International career
- United States arena soccer

Managerial career
- 2019–: Wake FC Women

= Stephen Basso =

American soccer player (born 1987)

Stephen Basso (born August 22, 1987) is a Costa Rican-born American soccer player. Basso currently plays for the Harrisburg Heat in the Major Arena Soccer League, as well as serving as the head coach for Wake FC in the Women's Premier Soccer League.

==Career==

===Youth and amateur===
Basso started playing soccer at age 5 in New Delhi, India where his father, a foreign service officer with the State Department, worked. Basso eventually settled in Columbia, Maryland, where he played on Soccer Association of Columbia/Howard County teams and high school soccer at Hammond High School, but did not attended college; instead, he left high school early and went to Germany when his father was assigned to Frankfurt. Basso signed for German lower-league side PSV Blau Gelb in 2003.
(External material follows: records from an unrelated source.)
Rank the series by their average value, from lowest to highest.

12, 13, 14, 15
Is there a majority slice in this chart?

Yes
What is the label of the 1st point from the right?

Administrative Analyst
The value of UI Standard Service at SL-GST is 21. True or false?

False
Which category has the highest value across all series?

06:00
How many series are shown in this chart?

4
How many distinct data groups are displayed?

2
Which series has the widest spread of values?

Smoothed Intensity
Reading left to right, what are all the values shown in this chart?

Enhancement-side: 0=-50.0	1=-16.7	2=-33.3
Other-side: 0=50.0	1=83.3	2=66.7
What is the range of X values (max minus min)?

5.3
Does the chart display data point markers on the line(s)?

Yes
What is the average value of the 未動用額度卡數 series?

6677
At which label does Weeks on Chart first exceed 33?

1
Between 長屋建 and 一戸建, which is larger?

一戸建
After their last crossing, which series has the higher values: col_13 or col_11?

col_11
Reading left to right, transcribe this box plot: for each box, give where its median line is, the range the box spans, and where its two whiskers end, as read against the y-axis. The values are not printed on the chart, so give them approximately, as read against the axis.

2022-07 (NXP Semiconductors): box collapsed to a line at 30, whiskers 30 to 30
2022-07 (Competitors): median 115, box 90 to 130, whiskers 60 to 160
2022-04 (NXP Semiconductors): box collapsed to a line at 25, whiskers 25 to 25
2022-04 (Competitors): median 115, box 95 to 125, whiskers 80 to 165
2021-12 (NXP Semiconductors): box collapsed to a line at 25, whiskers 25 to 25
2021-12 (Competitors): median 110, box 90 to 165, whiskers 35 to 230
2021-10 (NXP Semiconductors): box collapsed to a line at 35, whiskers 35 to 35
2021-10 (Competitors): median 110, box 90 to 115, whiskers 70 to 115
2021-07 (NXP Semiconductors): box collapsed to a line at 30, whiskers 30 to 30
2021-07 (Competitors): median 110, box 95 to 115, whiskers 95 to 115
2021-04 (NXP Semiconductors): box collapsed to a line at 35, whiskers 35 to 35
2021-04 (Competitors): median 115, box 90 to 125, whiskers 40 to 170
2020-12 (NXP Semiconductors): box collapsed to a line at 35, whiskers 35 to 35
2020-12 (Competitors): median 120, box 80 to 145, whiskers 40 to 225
Basso spent a year with Blau Geld, before returning to the United States to join the youth academy of Major League Soccer side D.C. United, foregoing college soccer, Basso spent two years there, helping his team to the U17 National Championship Semi-Finals in 2004 and the U19 National Championship Semi-Finals in 2005.

===Professional===
Having not been offered a professional contract by DC, Basso initially returned to Germany, signing his first professional contract for SV Darmstadt 98. Basso spent the majority of his time in Darmstadt playing for team's reserves, never making a first team appearance, and returned to the United States in 2008 to sign for USL Second Division expansion franchise Real Maryland Monarchs. He made his professional debut on April 20, 2008 in Maryland's season opening 1-0 loss to the Western Mass Pioneers.

Basso signed for Crystal Palace Baltimore in 2009. On March 16, 2010 Baltimore announced the re-signing of Basso to a new contract for the 2010 season. He went on to make 24 league appearances for CPB over two seasons before leaving the club when it ceased operations at the end of 2010.

Basso signed with Harrisburg City Islanders of the USL Pro league on April 1, 2011. He scored his first professional goal in his fifth pro year, on May 22, 2011 in a 3-1 loss to Orlando City. Harrisburg City re-signed Basso in February 2012.